Already a Sunday Times bestseller, it was described by the same newspaper as ‘A novel that highlights Macneal's rich imagination and vivid prose,’ and by The Guardian as ‘glittering’ and a work of ‘subtlety and originality.’ 

Elizabeth said ‘I have always been interested in forgotten pieces of history, particularly where lives have been barely recorded, distorted by mis-telling, or eroded over time. It is the fragment that excites me – that scrap of information where my imagination begins to fill in the rest. When I was flicking through a book of Victorian photography, I came across the reproduction of a carte-de-visite. It was captioned ‘Unidentified Bearded Lady, Age 23.’ She was dressed smartly in a veil and corseted gown, holding a book. Her name, written in looping font, had been smudged and lost. Nothing more was said about her. It was this that was the seed behind Circus of Wonders.

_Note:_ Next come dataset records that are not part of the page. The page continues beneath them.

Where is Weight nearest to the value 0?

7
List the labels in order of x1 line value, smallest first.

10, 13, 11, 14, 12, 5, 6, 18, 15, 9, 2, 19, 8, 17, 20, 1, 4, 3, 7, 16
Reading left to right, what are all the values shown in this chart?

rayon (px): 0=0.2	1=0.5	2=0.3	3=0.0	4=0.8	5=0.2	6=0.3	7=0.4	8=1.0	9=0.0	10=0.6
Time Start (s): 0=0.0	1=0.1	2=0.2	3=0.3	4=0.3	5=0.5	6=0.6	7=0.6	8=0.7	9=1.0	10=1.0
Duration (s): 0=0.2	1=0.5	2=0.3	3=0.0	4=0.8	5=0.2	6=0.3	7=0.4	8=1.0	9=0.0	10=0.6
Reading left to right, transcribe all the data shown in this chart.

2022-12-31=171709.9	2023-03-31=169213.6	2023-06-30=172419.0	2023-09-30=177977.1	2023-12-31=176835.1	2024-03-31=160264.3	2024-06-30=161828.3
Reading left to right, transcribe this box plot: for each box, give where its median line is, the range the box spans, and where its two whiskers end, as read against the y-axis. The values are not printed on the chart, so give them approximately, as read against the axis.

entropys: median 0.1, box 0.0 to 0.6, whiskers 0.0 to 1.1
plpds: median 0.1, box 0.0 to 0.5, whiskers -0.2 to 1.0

Over the weeks that followed, I found many more fragments and pieces of information about Victorian performers, involved in the so-called ‘freak show, a booming industry which traded physical difference as a form of entertainment. There were throwaway references in poems to ladies ‘with skin white as snow,’ but nothing more was said about them. About some personages, there was much more information – for example Charles Stratton, a little person acquired by P.T. Barnum and dubbed ‘Tom Thumb’ who achieved stratospheric fame and wealth. But next to nothing was written in his own voice; rather, his showman, P.T. Barnum, wrote numerous books about his own commercial success and his role in securing Stratton’s renown. How did we know so much about Barnum and so little about those who worked for him? The comparative silence speaks volumes about the power imbalance.

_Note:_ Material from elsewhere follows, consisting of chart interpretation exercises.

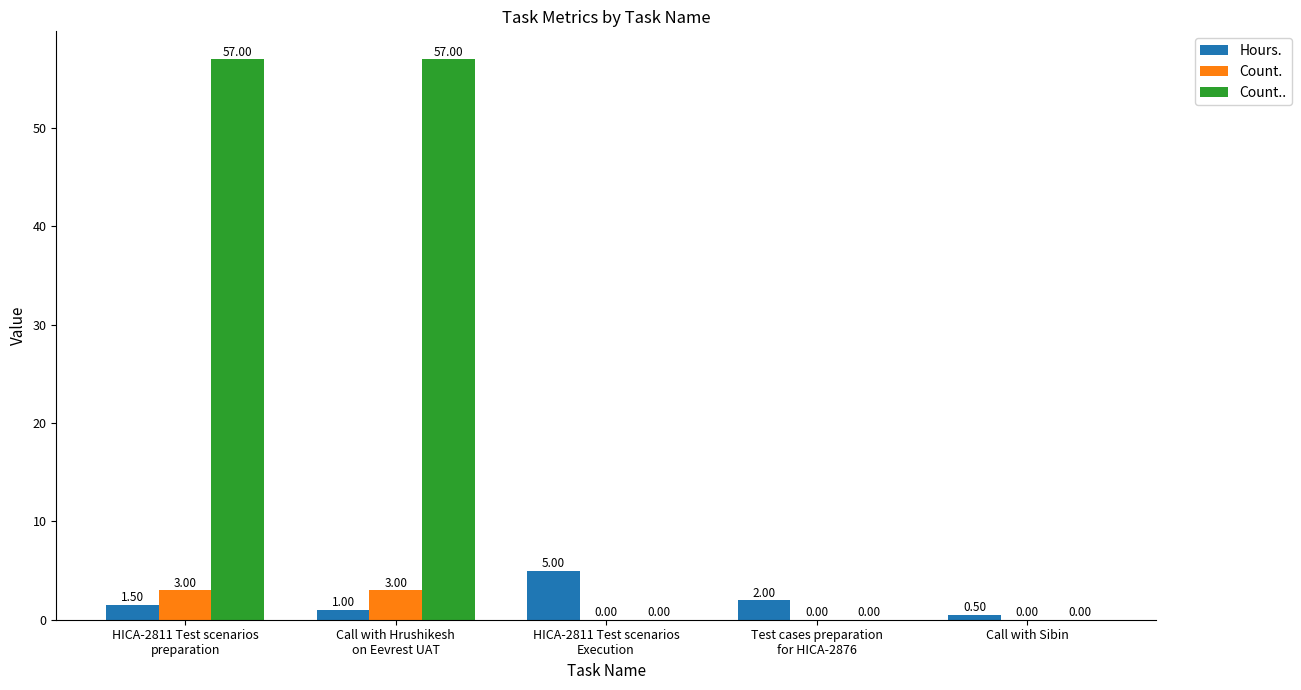

Which series has the largest total across all categories?

Count..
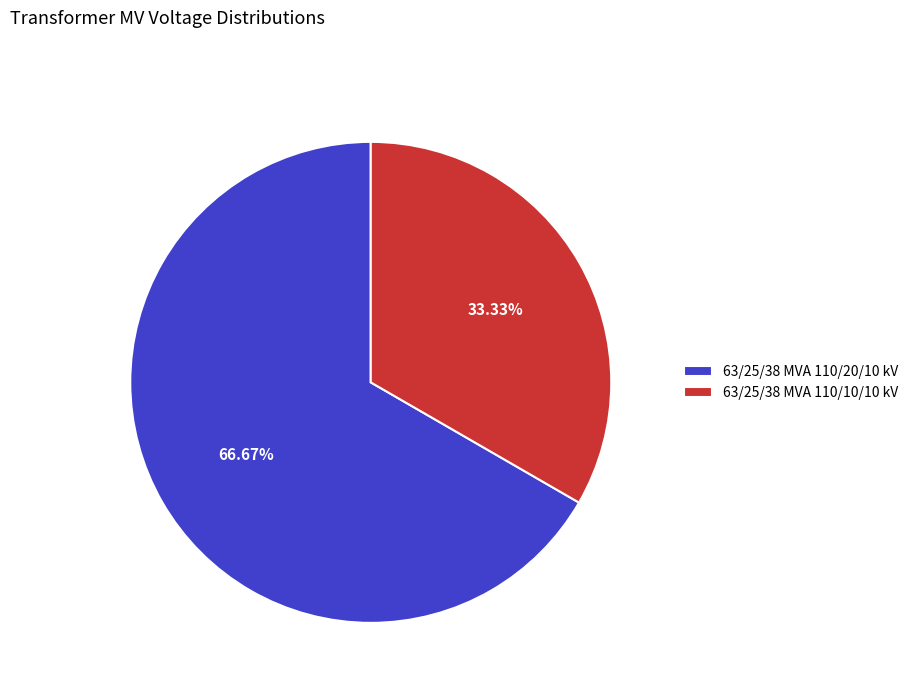

To the nearest percent, what is the average slice percentage?

50%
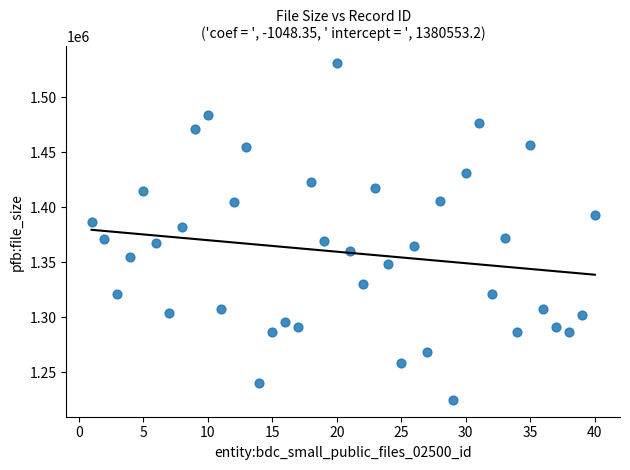

What is the range of X values (max minus min)?

39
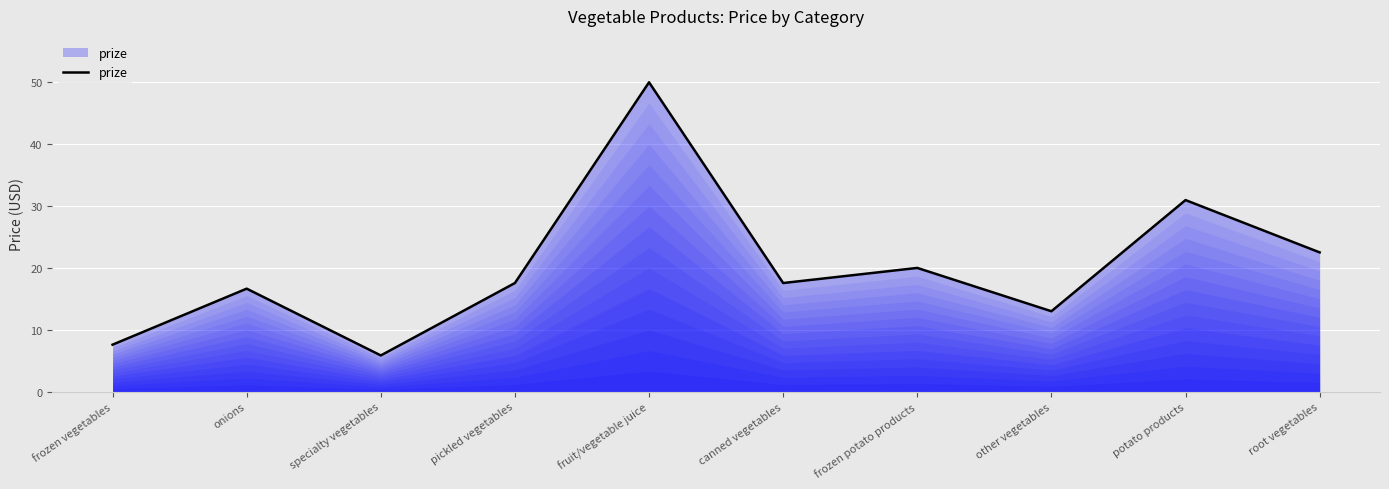

True or false: the data has more than 2 interior local peaks.

True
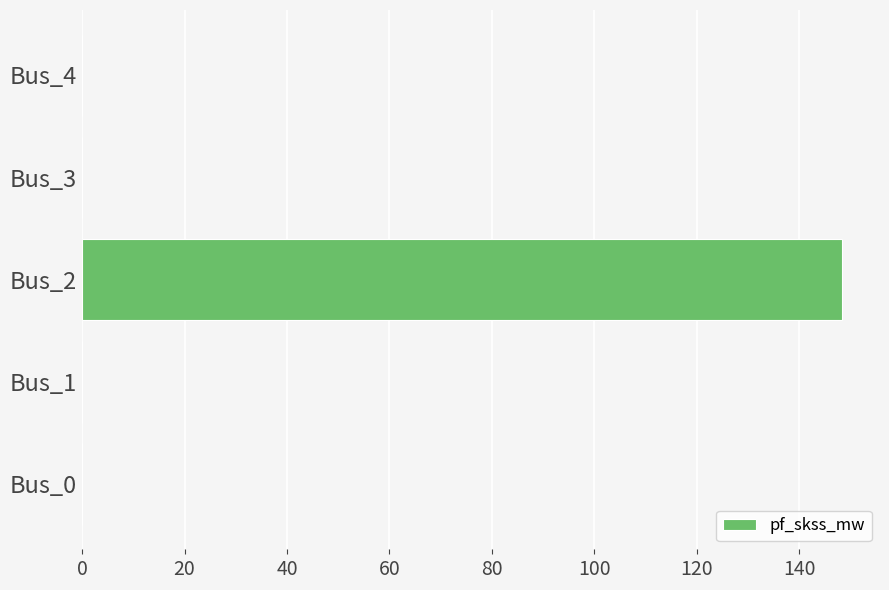

Reading bottom to top, list all the values displayed in this chart.

Bus_0=0.0	Bus_1=0.0	Bus_2=148.4	Bus_3=0.0	Bus_4=0.0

From there, I researched and researched and researched. I learned so much about those involved in this Victorian spectacle – and was particularly interested in that complex line between exploitation and empowerment. I filled my house with books about the circus and read many contemporary narratives too. Initially, I thought of writing about real historical figures. But when I sat down to write, it felt like I was invading their privacy – these were real people about whom so many stories had already been spun by media and showmen, their voices silenced and their histories overwritten by those who profited from their lives. And that is when I started writing about Nell – a girl who works in a flower farm in southern England, who finds herself sold to Jasper Jupiter, and from there her fame spreads like wildfire. Storytelling became a central theme of the novel. The novel became about Nell’s quest to tell her own story, unshaped by the showman who bought her. As Nell puts it towards the end of the book, ‘every writer is a thief and a liar.’

I really hope that you enjoy Circus of Wonders.’

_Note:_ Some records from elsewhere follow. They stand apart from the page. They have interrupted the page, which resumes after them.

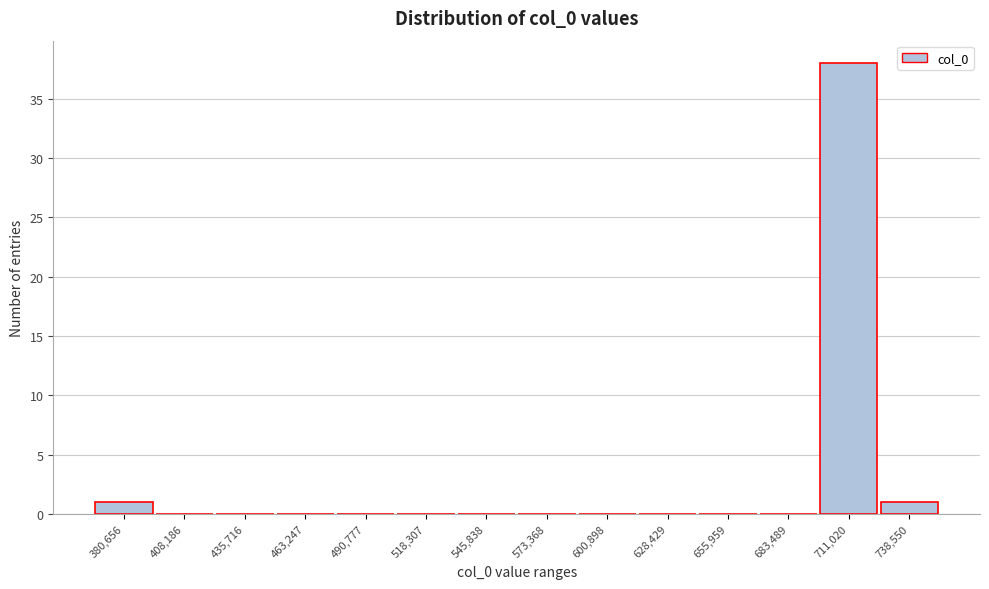

Reading left to right, what are all the values shown in this chart?

380,656=1	408,186=0	435,716=0	463,247=0	490,777=0	518,307=0	545,838=0	573,368=0	600,898=0	628,429=0	655,959=0	683,489=0	711,020=38	738,550=1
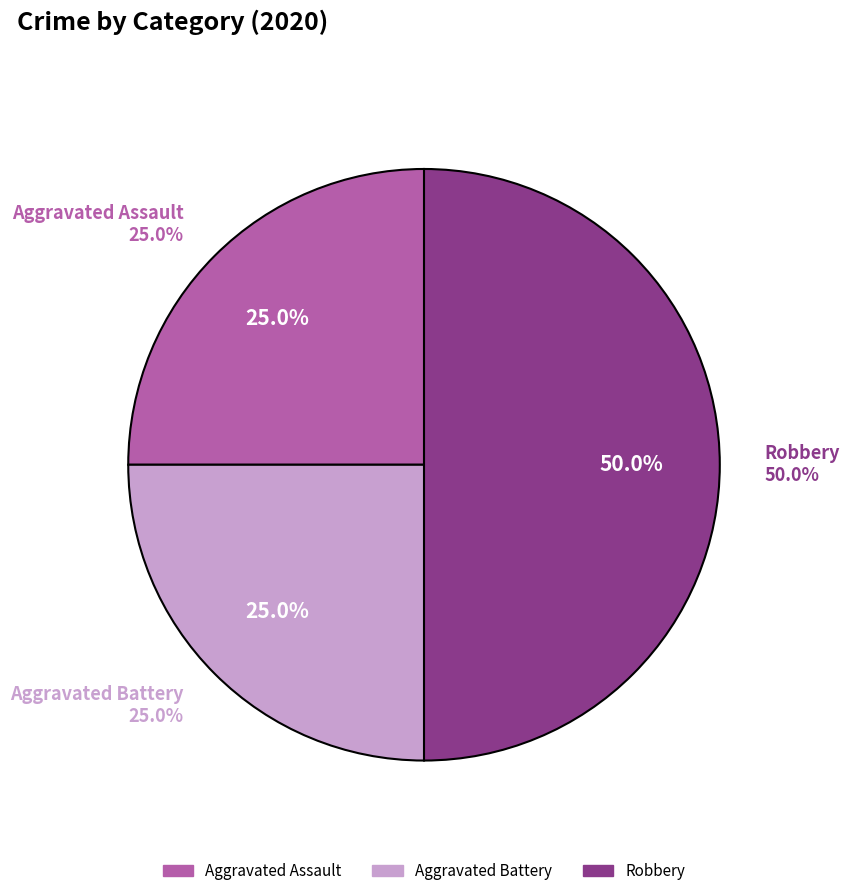

Is it true that Aggravated Assault is 37% of the pie?

False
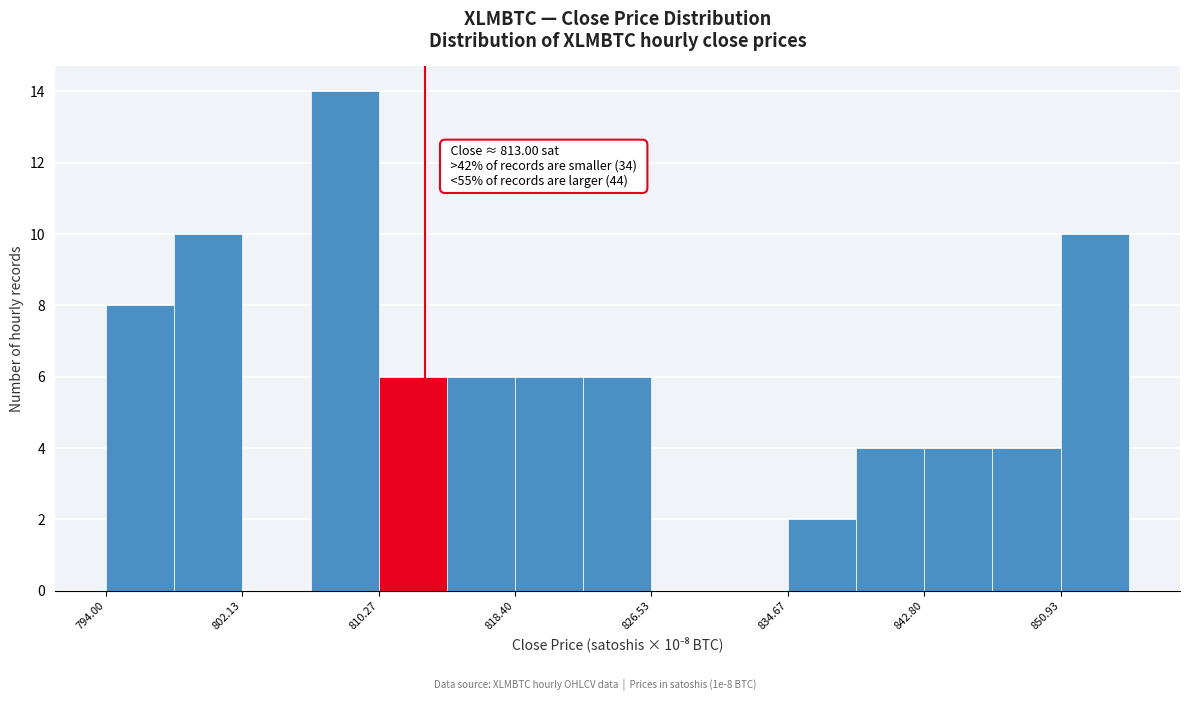

Over which range of the x-axis is the bar tallest?

806 to 810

Elizabeth’s debut novel, The Doll Factory, won the Caledonia Novel Award in 2018 and has since been translated into 29 languages. It is set in 1850s London, and it is about a young woman who aspires to be an artist, and the man whose obsession may destroy her world forever. It was a Sunday Times bestseller, a Radio 2 Book Club pick, a Radio 4 Book at Bedtime and a Waterstones Book of the Month. It is currently being adapted for a major TV series.

From all at Fettes we wish Elizabeth hugely deserved continued success!